The confusion matrices from sklearn don't store information about how the matrix was created (class ordering, and normalization): this means you must use the confusion matrix as soon as you create it or the information will be lost.

By default, sklearn.metrics.confusion_matrix(y_true,y_pred) create the matrix in the order the classes appear in y_true.

If you pass this data to sklearn.metrix.confusion_matrix:

+--------+--------+
| y_true | y_pred |
+--------+--------+
| A      | B      |
| C      | C      |
| D      | B      |
| B      | A      |
+--------+--------+

Scikit-leart will create this confusion matrix (zeros omited):

+-----------+---+---+---+---+
| true\pred | A | C | D | B | 
+-----------+---+---+---+---+
| A         |   |   |   | 1 |
| C         |   | 1 |   |   |
| D         |   |   |   | 1 |
| B         | 1 |   |   |   |
+-----------+---+---+---+---+

And it will return this numpy matrix to you:

+---+---+---+---+
| 0 | 0 | 0 | 1 |
| 0 | 0 | 1 | 0 |
| 0 | 0 | 0 | 1 |
| 1 | 0 | 0 | 0 |
+---+---+---+---+

If you want to select classes, or reorder them you can pass the 'labels' argument to confusion_matrix().

For reordering:

labels = ['D','C','B','A']
mat = confusion_matrix(true_y,pred_y, labels=labels)

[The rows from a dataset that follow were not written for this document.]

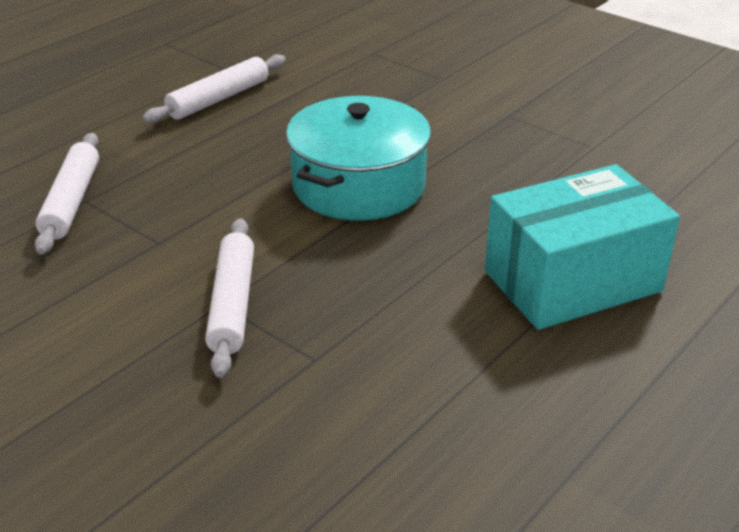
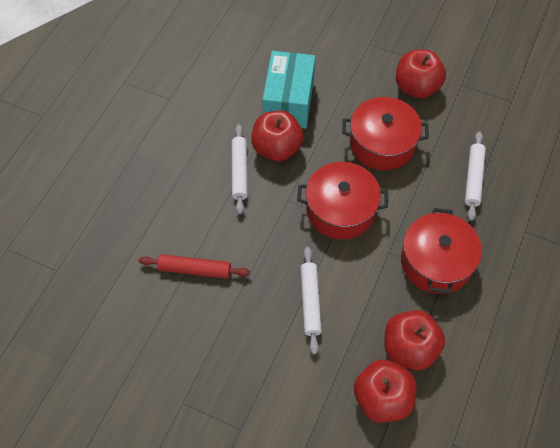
red apple: none = 0 -> [251,111,304,161] [354,359,416,423] [384,310,445,370] [396,49,446,99] = 4
red pot: none = 0 -> [297,162,388,239] [342,97,429,170] [401,208,482,294] = 3
red rolling pin: none = 0 -> [139,254,250,279] = 1
turquoise pot: [286,96,431,221] = 1 -> none = 0

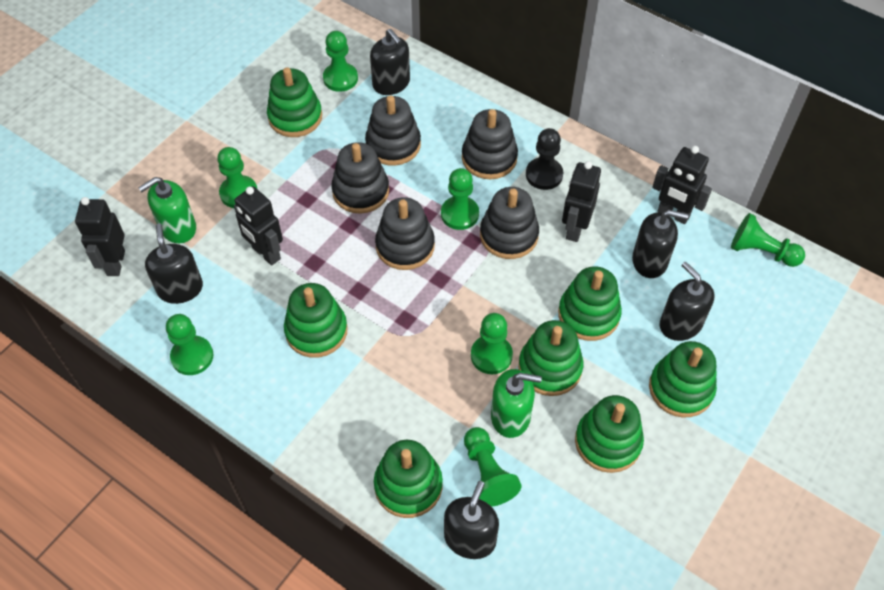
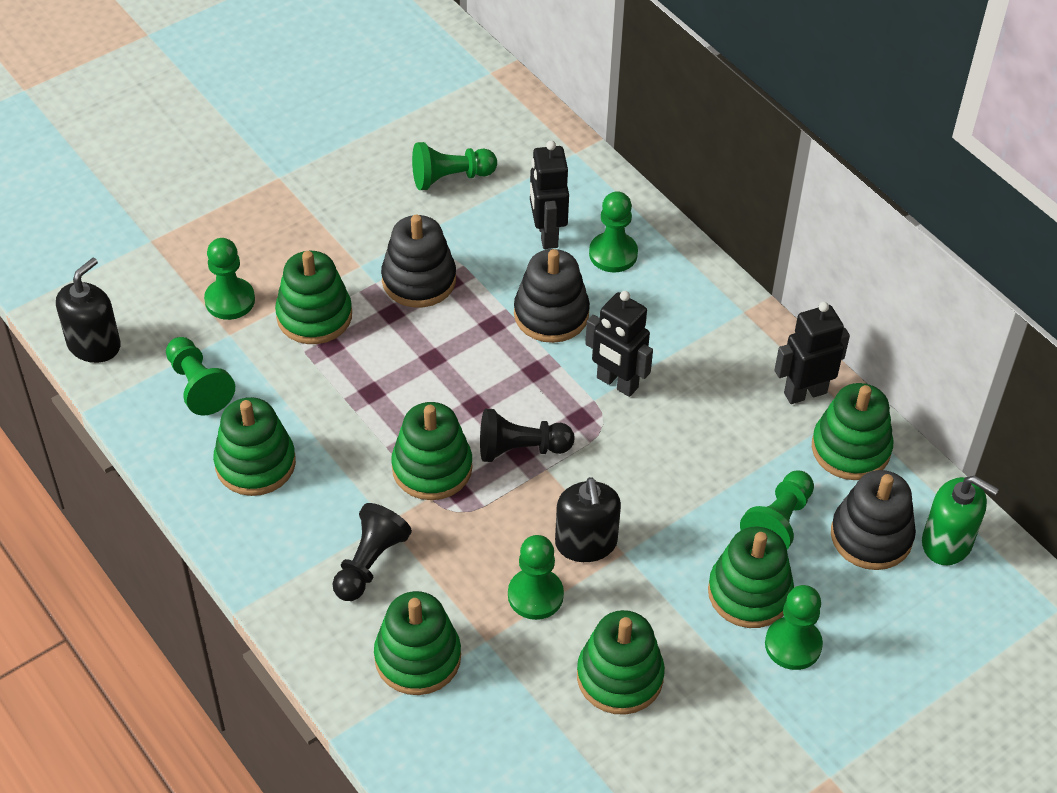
black pawn: [526,128,563,190] = 1 -> [333,503,412,601] [480,409,574,462] = 2
black robot: [75,197,125,276] [234,186,283,266] [562,161,601,242] [652,146,712,224] = 4 -> [530,141,569,249] [585,291,653,397] [775,302,850,404] = 3
black soap dispenser: [145,224,203,304] [370,29,410,95] [444,481,499,559] [632,210,688,278] [660,262,714,341] = 5 -> [56,258,120,363] [555,477,621,562] = 2
black stacking toy: [331,142,389,214] [365,95,421,166] [375,197,435,270] [462,109,518,179] [480,187,539,259] = 5 -> [381,215,456,308] [514,249,590,343] [831,470,916,570] = 3
green soap dispenser: [138,177,196,243] [491,369,542,438] = 2 -> [922,476,999,565] = 1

Or, if you just want to focus on some labels (useful if you have a lot of labels):

labels = ['A','D']
mat = confusion_matrix(true_y,pred_y, labels=labels)

Also,take a look at sklearn.metrics.plot_confusion_matrix. It works very well for small (<100) classes.

If you have >100 classes it will take a white to plot the matrix.

0
votes

The order of the columns/rows in the resulting confusion matrix is the same as returned by sklearn.utils.unique_labels(), which extracts "an ordered array of unique labels". In the source code of confusion_matrix() (main, git-hash 7e197fd), the lines of interest read as follows

if labels is None:
    labels = unique_labels(y_true, y_pred)
else:
    labels = np.asarray(labels)

Here, labels is the optional argument of confusion_matrix() to prescribe an ordering/subset of labels yourself:

cm = confusion_matrix(true_y, pred_y, labels=labels)

Therefore, if labels = [0, 10, 3], cm will have shape (3,3), and the rows/columns can be indexed directly with labels. If you know pandas:

import pandas as pd
cm = pd.DataFrame(cm, index=labels, columns=labels)

Note that the docs of unique_labels() state that mixed types of labels (numeric and string) are not supported. In this case, I'd recommend to use a LabelEncoder. This will save you from maintaining your own lookup-table.

from sklearn.preprocessing import LabelEncoder
encoder = LabelEncoder()
y = encoder.fit_transform(y)

# y have now values between 0 and n_labels-1.
# Do some ops here...
...

# To convert back:
y_pred = encoder.inverse_transform(y_pred)
y = encoder.inverse_transform(y)

As the previous answer already mentioned, plot_confusion_matrix() comes in handy to visualize the confusion matrix.